The centerpiece of Troy Brauntuch’s exhibition, “A Strange New Beauty” (all works 2019 or 2020), is a set of thirty-two photo-engravings depicting installations of academic landscapes, neoclassical nudes, and equine statues in the marble-accented galleries of a conspicuously empty museum (A Strange New Beauty [32 Prints]). Handwritten numerical annotations indicate that the source images are archival, but Brauntuch transforms them into something more ambiguous: he not only reproduces these photographs as sumptuous, velvety prints, but tonally inverts them, an alteration that imbues elements like bronze sculptures and shadows with an eerie glow, and gives the distinctly old-world setting an otherworldly, ominous cast.

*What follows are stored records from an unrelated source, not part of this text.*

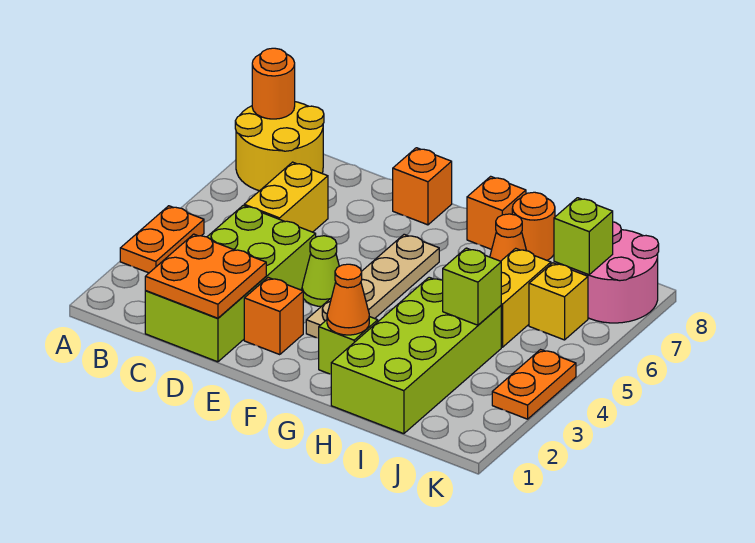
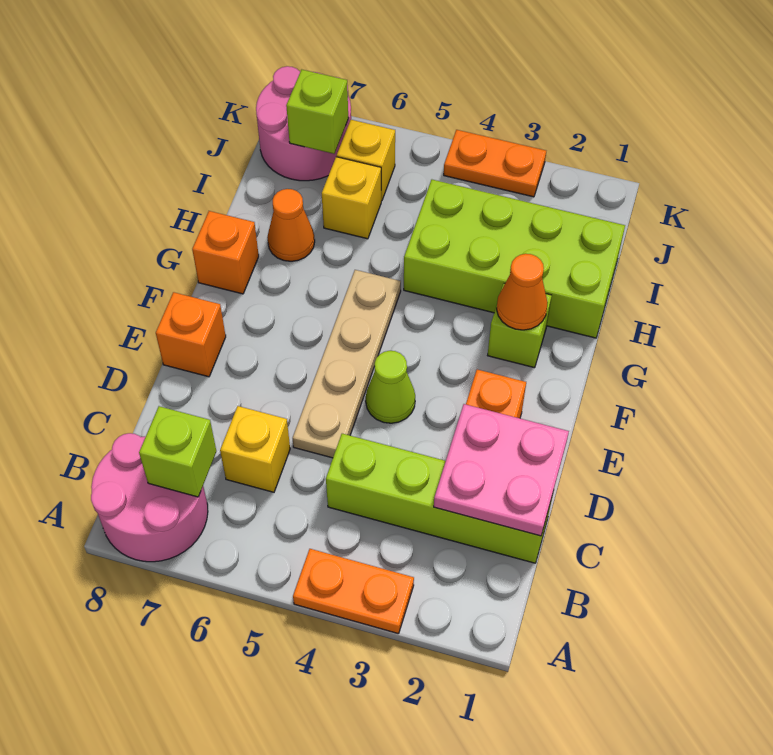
yellow 2x2 round brick [235,102,324,191] -> pink 2x2 round brick [91,433,208,562]
orange 1x1 round brick [252,48,295,119] -> none
lime 2x4 brick [145,206,316,362] -> lime 1x4 brick [326,434,553,563]
orange 2x2 plate [145,234,266,318] -> pink 2x2 plate [434,404,569,536]
yellow 1x2 brick [244,162,328,232] -> yellow 1x1 brick [220,406,290,492]
tan 1x4 plate [306,234,439,338] -> tan 1x4 plate turned to [293,270,401,458]
orange 1x1 round brick [512,192,555,260] -> none
lime 1x1 brick [443,248,501,325] -> lime 1x1 brick moved to [139,406,216,497]
yellow 1x2 brick [501,248,551,347] -> yellow 1x1 brick [322,157,381,239]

Such morbid intimations are appropriate. The prints are based on digitized photographs of the Great German Art Exhibitions (GDK): shows mounted annually by the Nazi regime between 1937 and 1944 as doctrinal counterpoints to its better-known (and better-attended) exhibition of “degenerate” modernism in 1937. What makes this reference so disturbing is, of course, the fact that the Nazis used the exhibitions Brauntuch depicts to legitimize a program of genocide and imperialist crusading. Also unsettling, however, is the ordinary conservatism of the art favored by the National Socialist elite. Most of the works that appear in Brauntuch’s reproductions would not look out of place in the period rooms of many European and American museums today. The possibility that viewers would misrecognize the source material was evidently important to Brauntuch, who took care to avoid and, where necessary, efface inscribed swastikas, portrait busts of Hitler, and other such identifying markers from the photographs.

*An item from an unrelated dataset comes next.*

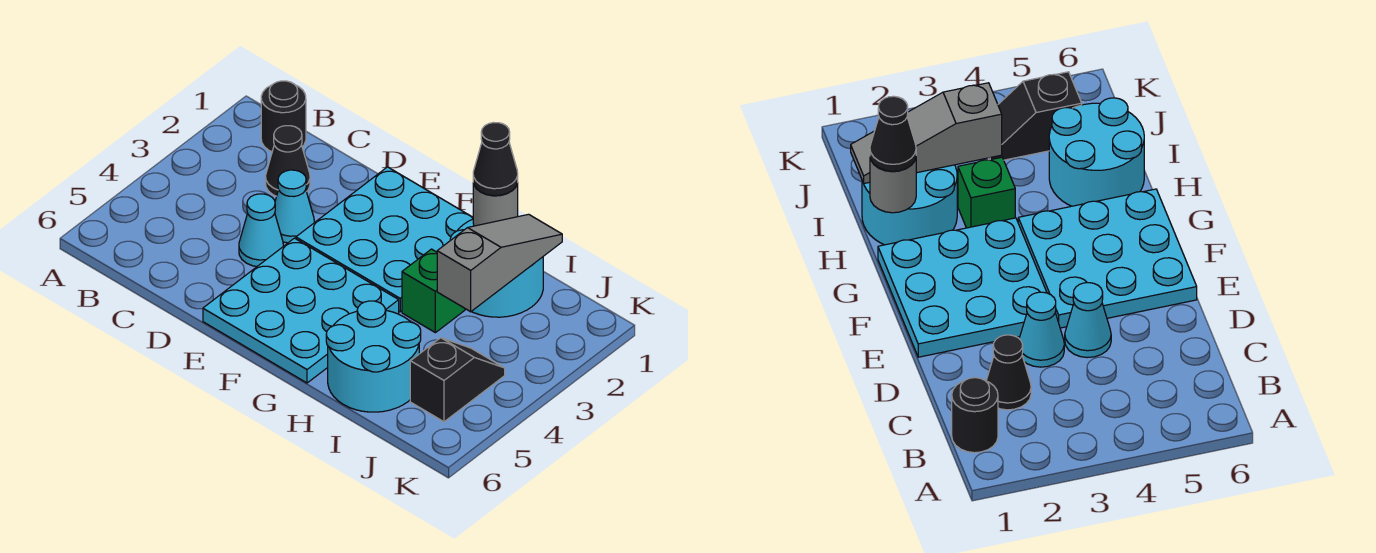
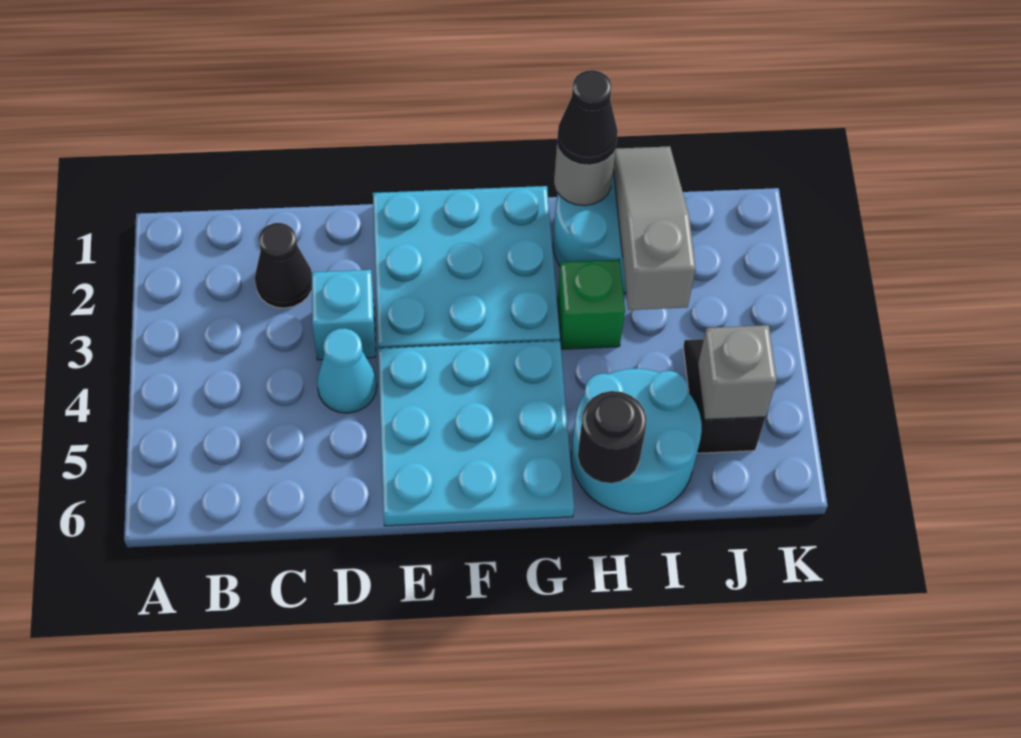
black 1x1 round brick [261,81,306,151] -> black 1x1 round brick moved to [578,391,647,483]
cyan 1x1 cone [275,170,314,243] -> cyan 1x1 brick [312,270,376,360]
none -> grey 1x1 brick [698,325,777,420]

A facing group of five digital prints, A Strange New Beauty (White Cases), consists of more obviously composite images. Each depicts a statue of a female nude by the Nazi-sponsored sculptor Josef Thorak, rendered transparent by Brauntuch, rising behind a glazed display case. The image of the container came from the GDK archive, but Brauntuch has digitally edited its contents, as well as the various combinations of artworks that convincingly appear reflected in its glass panes. What gives the fakery away is the presence in each vitrine of a women’s shoe from Chanel—whose eponymous founder was a notorious Nazi sympathizer—sourced from advertisements printed on the second page of the New York Times between 2014 and 2015. In the original clippings, framed nearby (Selected Shoes), the front-page headlines—G.O.P.’S PATH TO PRESIDENCY, TIGHT BUT REAL; YOUNG PALESTINIANS FAN FLAMES OF NEW UPRISING—loom behind the elegant footwear ads, figuring the twenty-first-century political anxieties that tacitly suffuse the exhibition as a whole.

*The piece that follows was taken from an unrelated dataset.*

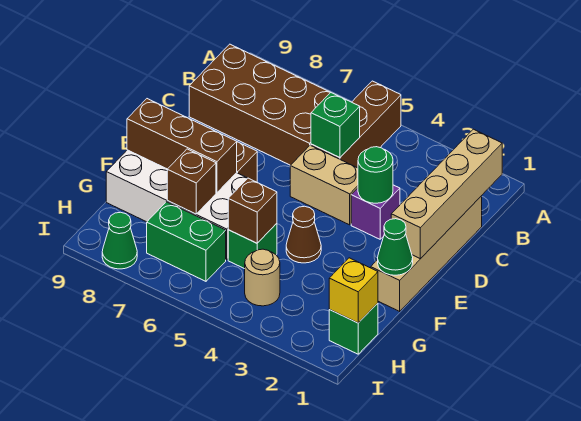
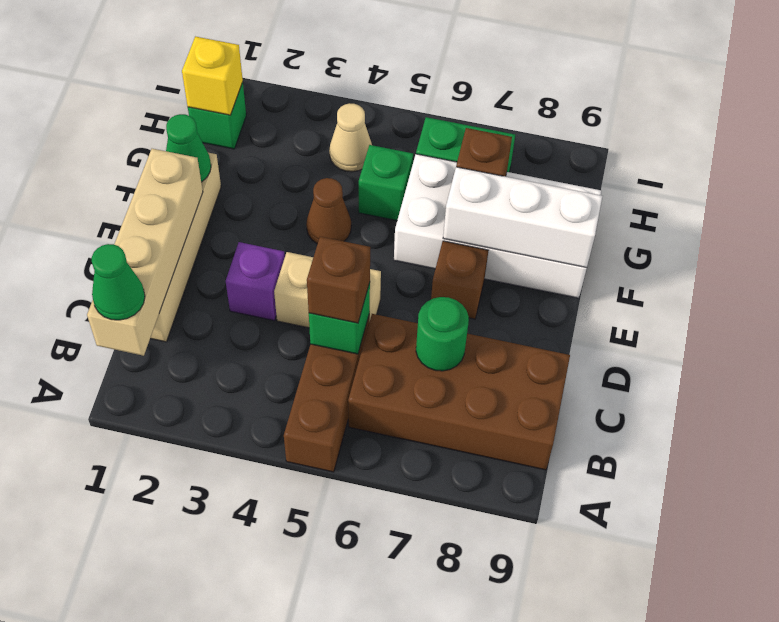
green 1x1 round brick [358,147,393,203] -> green 1x1 round brick moved to [416,297,469,371]
brown 1x3 brick [127,99,237,193] -> white 1x3 brick [443,167,602,268]
brown 1x1 brick [228,178,277,243] -> brown 1x1 brick moved to [307,237,370,323]
tan 1x1 round brick [245,249,280,306] -> tan 1x1 cone [329,103,372,172]
green 1x1 cone [102,212,137,269] -> green 1x1 cone moved to [92,244,145,320]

This is well-trodden territory for Brauntuch, who famously appropriated a set of Hitler’s architectural sketches as part of his contribution to Douglas Crimp’s 1977 “Pictures” exhibition. Brauntuch’s early work provocatively captured an incipient sense that the past’s remove from the present was not as definite as it had once seemed. Why the artist has returned to this material today, a moment marked by rising right-wing nationalisms around the world, is hardly mysterious. Yet Brauntuch’s exquisitely polished prints have a frustrating opacity. This is perhaps the point: he brings viewers face-to-face with one of history’s darkest chapters while insistently withholding the iconic and moral signposts we expect. Brauntuch eschews the sort of viewing guidelines—historicizing captions, narrative framings, emotional cues—that all too readily consign their subject matter to the past, obscuring how certain strains of fascist ideology persist in the present, and maybe even intermingle with more commonplace expressions of conservatism in the domains of visual and material culture. In their spectral pallor, Brauntuch’s prints suggest that we are looking at a revenant.
This article appears under the title “Troy Brauntuch” in the March 2020 issue, p. 82.